══ TEXT PASSAGE

Susannah York plays a married woman who falls under the spell of a mysterious visitor in The Shout (1978).
Cast in the role of the bewitched Rachel, Susannah York was already an internationally acclaimed actress for her work in such films as They Shoot Horses, Don’t They? [1969] and Images [1972] but John Hurt as her baffled, rational-minded husband was just beginning to emerge as a major film actor which would be confirmed by the end of the decade in such films as Midnight Express [1978], Alien [1979] and The Elephant Man [1980].

John Hurt plays a composer of experimental music in the offbeat thriller, The Shout (1978), directed by Jerzy Skolimowski.
Tim Curry, trying to broaden his range after being stereotyped by fans as Dr. Frank-N-Furter from The Rocky Horror Picture Show [1975], and Robert Stephens make the most of their small roles and, if you watch closely, you’ll notice Jim Broadbent in the cricket match scenes as an inmate who goes bonkers during the lightning storm at the climax; it was his first credited film appearance.

Robert Stephens (left) and Tim Curry co-star in Jerzy Skolimowski’s bizarre thriller, The Shout (1978).
Producer Jeremy Thomas deserves major kudos for bringing The Shout to the screen. It was only his second film production (1976’s Mad Dog Morgan starring Dennis Hopper marked his producer debut). He has since gone on to become one of the most adventurous and creative movers and shakers in independent and world cinema with a filmography that includes Bernardo Bertolucci’s The Last Emperor (1987), David Cronenburg’s Naked Lunch (1991), Bob Rafelson’s Blood and Wine (1996), Jonathan Glazer’s Sexy Beast (2000), Terry Gilliam’s Tideland (2005), Wim Wender’s Pina (2011), Jim Jarmusch’s Only Lovers Left Alive (2013) and Takashi Miike’s Blade of the Immortal (2017). When The Shout was released in the U.S., it was admired by many critics and dismissed by others as pretentious. Vincent Canby of The New York Times called the film “a vivid, piercingly loud movie as well as an almost totally incoherent one…it becomes so full of loose ends, contradictions, cryptic symbols and close-ups of objects that, at the moment, have no meaning, that one eventually tunes out of the narrative…” He did, however, find things to praise: “Charles, played by Mr. Bates with the great looney relish he brings to such roles, is brilliant.” He also noted that it “is an elegant looking movie, nicely performed.”

A mysterious stranger (Alan Bates, left) invites himself to stay with a married couple and soon exerts complete control over the wife (Susannah York) in The Shout (1978).

════
══ DATASET EXTRACT

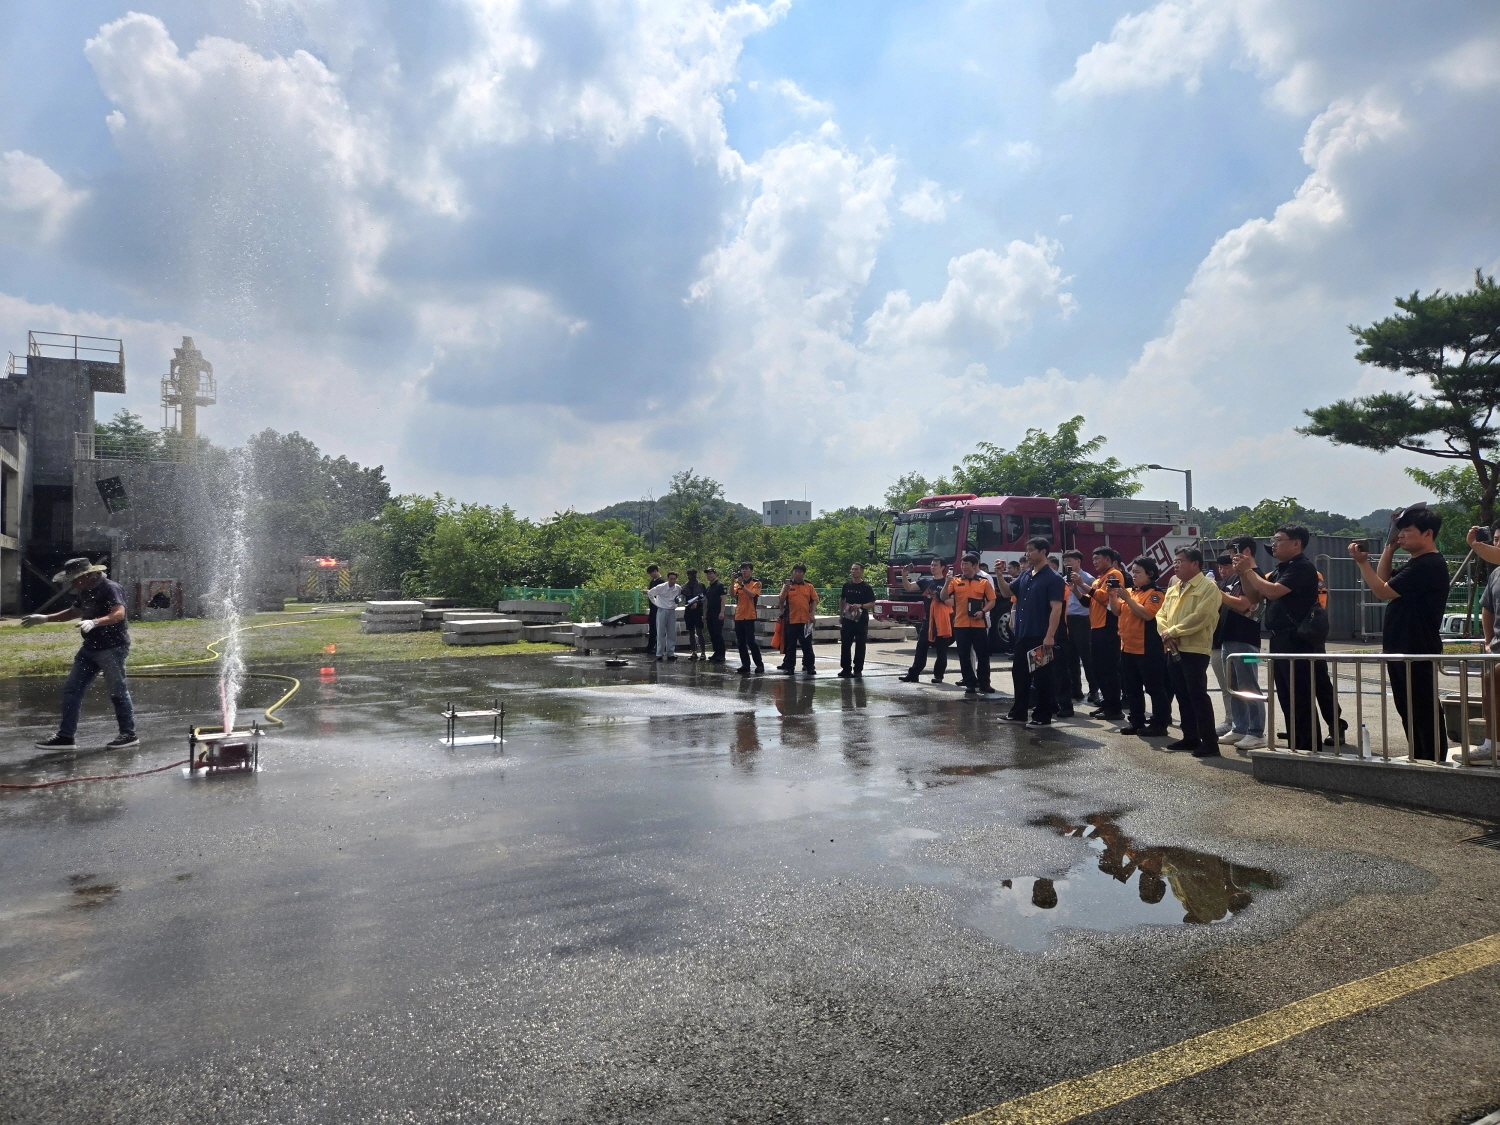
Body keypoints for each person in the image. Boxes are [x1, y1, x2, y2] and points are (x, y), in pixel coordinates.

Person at [1350, 506, 1451, 761]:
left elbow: (1381, 592)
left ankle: (1432, 757)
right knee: (1408, 706)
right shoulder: (1417, 562)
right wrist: (1389, 547)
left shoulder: (1428, 564)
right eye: (1399, 530)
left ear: (1428, 533)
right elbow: (1384, 580)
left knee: (1422, 706)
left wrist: (1363, 563)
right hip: (1401, 646)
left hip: (1416, 646)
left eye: (1407, 530)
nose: (1401, 535)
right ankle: (1419, 755)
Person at [23, 557, 139, 749]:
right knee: (71, 690)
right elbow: (73, 612)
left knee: (118, 692)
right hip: (90, 648)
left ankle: (129, 734)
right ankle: (66, 737)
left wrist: (95, 622)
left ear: (89, 574)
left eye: (76, 579)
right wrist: (44, 618)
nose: (73, 583)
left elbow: (119, 614)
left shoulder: (110, 588)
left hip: (112, 648)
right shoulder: (85, 590)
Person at [1234, 526, 1329, 751]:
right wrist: (1243, 573)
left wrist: (1249, 571)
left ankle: (1308, 747)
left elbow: (1273, 592)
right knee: (1287, 696)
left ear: (1296, 543)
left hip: (1297, 640)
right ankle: (1297, 744)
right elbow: (1254, 596)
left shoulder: (1303, 567)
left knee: (1301, 695)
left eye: (1278, 540)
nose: (1273, 544)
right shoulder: (1281, 569)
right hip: (1279, 639)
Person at [1157, 547, 1224, 757]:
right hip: (1173, 647)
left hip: (1194, 648)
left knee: (1197, 695)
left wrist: (1173, 631)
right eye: (1175, 561)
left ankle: (1210, 742)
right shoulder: (1174, 587)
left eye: (1180, 561)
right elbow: (1161, 614)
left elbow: (1202, 616)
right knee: (1181, 694)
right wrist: (1165, 633)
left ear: (1195, 563)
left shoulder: (1208, 587)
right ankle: (1190, 737)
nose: (1175, 565)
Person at [997, 538, 1065, 725]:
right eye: (1026, 550)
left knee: (1042, 677)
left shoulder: (1053, 578)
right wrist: (999, 575)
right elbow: (1006, 593)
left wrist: (1050, 635)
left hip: (1040, 636)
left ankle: (1043, 716)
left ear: (1043, 552)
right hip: (1023, 634)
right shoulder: (1026, 574)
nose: (1027, 554)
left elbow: (1056, 608)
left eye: (1031, 550)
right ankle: (1018, 713)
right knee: (1019, 674)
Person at [1213, 537, 1267, 750]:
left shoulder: (1256, 574)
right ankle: (1239, 727)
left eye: (1232, 553)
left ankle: (1256, 731)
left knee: (1249, 685)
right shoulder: (1233, 579)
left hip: (1245, 640)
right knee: (1233, 686)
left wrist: (1217, 592)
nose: (1230, 559)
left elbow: (1245, 604)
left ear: (1245, 551)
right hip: (1228, 638)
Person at [1110, 556, 1170, 738]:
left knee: (1154, 688)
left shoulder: (1155, 594)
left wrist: (1127, 598)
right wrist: (1113, 596)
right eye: (1133, 572)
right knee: (1132, 688)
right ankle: (1136, 721)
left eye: (1138, 572)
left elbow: (1146, 615)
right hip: (1127, 648)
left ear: (1150, 574)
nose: (1134, 576)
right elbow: (1116, 611)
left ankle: (1160, 724)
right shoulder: (1131, 592)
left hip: (1148, 649)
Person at [1081, 548, 1127, 719]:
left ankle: (1114, 708)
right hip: (1096, 626)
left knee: (1109, 668)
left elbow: (1105, 598)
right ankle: (1107, 703)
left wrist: (1082, 584)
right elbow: (1089, 601)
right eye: (1092, 559)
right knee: (1098, 668)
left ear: (1108, 559)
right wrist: (1077, 590)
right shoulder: (1098, 579)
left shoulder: (1114, 574)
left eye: (1097, 558)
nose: (1094, 562)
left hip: (1108, 626)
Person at [946, 552, 996, 698]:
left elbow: (992, 600)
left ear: (975, 565)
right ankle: (970, 683)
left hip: (979, 624)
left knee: (983, 655)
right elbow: (944, 597)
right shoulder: (954, 581)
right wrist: (946, 583)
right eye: (962, 564)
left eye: (966, 564)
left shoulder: (984, 581)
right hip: (961, 624)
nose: (963, 567)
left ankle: (984, 683)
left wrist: (983, 611)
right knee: (964, 655)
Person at [898, 557, 954, 683]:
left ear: (942, 567)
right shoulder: (925, 581)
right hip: (928, 619)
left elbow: (954, 601)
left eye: (935, 565)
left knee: (941, 649)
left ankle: (938, 675)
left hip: (943, 619)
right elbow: (909, 587)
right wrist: (904, 576)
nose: (932, 567)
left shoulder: (949, 581)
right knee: (921, 646)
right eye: (932, 565)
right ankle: (914, 674)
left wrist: (939, 598)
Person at [1059, 550, 1095, 704]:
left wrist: (1080, 584)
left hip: (1083, 619)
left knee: (1087, 657)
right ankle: (1076, 690)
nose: (1067, 564)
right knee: (1071, 657)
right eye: (1065, 561)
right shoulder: (1062, 579)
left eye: (1070, 561)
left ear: (1078, 562)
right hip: (1068, 619)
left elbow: (1092, 599)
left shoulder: (1087, 578)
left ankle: (1094, 690)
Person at [777, 563, 819, 675]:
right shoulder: (787, 586)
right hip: (791, 620)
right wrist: (785, 590)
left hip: (805, 620)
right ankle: (790, 667)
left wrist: (812, 613)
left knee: (807, 645)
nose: (798, 574)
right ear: (792, 573)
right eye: (795, 572)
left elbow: (814, 599)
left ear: (803, 574)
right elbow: (781, 600)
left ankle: (810, 666)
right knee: (791, 645)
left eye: (800, 572)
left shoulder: (809, 586)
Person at [838, 562, 876, 678]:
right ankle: (846, 669)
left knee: (860, 645)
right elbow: (842, 599)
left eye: (856, 569)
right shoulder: (847, 585)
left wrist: (861, 605)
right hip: (848, 619)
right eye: (852, 569)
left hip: (861, 620)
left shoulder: (866, 587)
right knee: (845, 644)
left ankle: (858, 669)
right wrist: (841, 614)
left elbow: (872, 603)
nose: (854, 571)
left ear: (862, 571)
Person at [731, 562, 765, 676]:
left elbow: (752, 595)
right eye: (742, 569)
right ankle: (745, 665)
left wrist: (742, 586)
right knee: (740, 642)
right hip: (739, 615)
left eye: (746, 569)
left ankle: (759, 664)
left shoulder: (756, 583)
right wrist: (732, 581)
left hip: (750, 615)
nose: (744, 571)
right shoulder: (738, 583)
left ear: (751, 570)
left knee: (750, 641)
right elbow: (732, 594)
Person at [646, 570, 683, 661]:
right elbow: (650, 593)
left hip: (671, 611)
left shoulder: (678, 588)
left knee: (671, 633)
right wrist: (656, 603)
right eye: (671, 579)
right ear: (667, 579)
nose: (672, 581)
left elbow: (682, 596)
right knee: (661, 632)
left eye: (674, 579)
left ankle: (671, 653)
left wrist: (679, 600)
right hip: (662, 610)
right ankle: (659, 653)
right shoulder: (661, 587)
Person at [680, 568, 706, 660]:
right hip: (688, 611)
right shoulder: (685, 586)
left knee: (699, 631)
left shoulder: (701, 585)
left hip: (698, 611)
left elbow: (704, 598)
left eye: (693, 575)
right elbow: (682, 597)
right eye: (690, 575)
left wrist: (697, 603)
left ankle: (703, 652)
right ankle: (694, 652)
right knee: (691, 632)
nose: (691, 576)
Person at [703, 566, 727, 663]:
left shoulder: (720, 585)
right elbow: (706, 602)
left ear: (715, 574)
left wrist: (722, 612)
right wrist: (704, 614)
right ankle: (716, 652)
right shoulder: (708, 588)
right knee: (712, 634)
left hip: (718, 613)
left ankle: (721, 654)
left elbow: (723, 599)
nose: (709, 575)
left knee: (718, 634)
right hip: (710, 613)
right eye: (708, 574)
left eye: (711, 573)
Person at [642, 564, 664, 655]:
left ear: (655, 571)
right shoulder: (652, 582)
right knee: (652, 628)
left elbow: (659, 593)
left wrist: (649, 592)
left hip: (658, 607)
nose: (650, 575)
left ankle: (657, 646)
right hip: (652, 608)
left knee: (657, 628)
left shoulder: (661, 582)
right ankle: (650, 646)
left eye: (651, 573)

════

▶ **WHAT NEEDS TO BE DONE**: According to the passage about The Shout, what was Jim Broadbent's appearance in the film notable for? Rely only on the passage about The Shout, not on the lines.

▶ **ANSWER SECTION**: It was his first credited film appearance.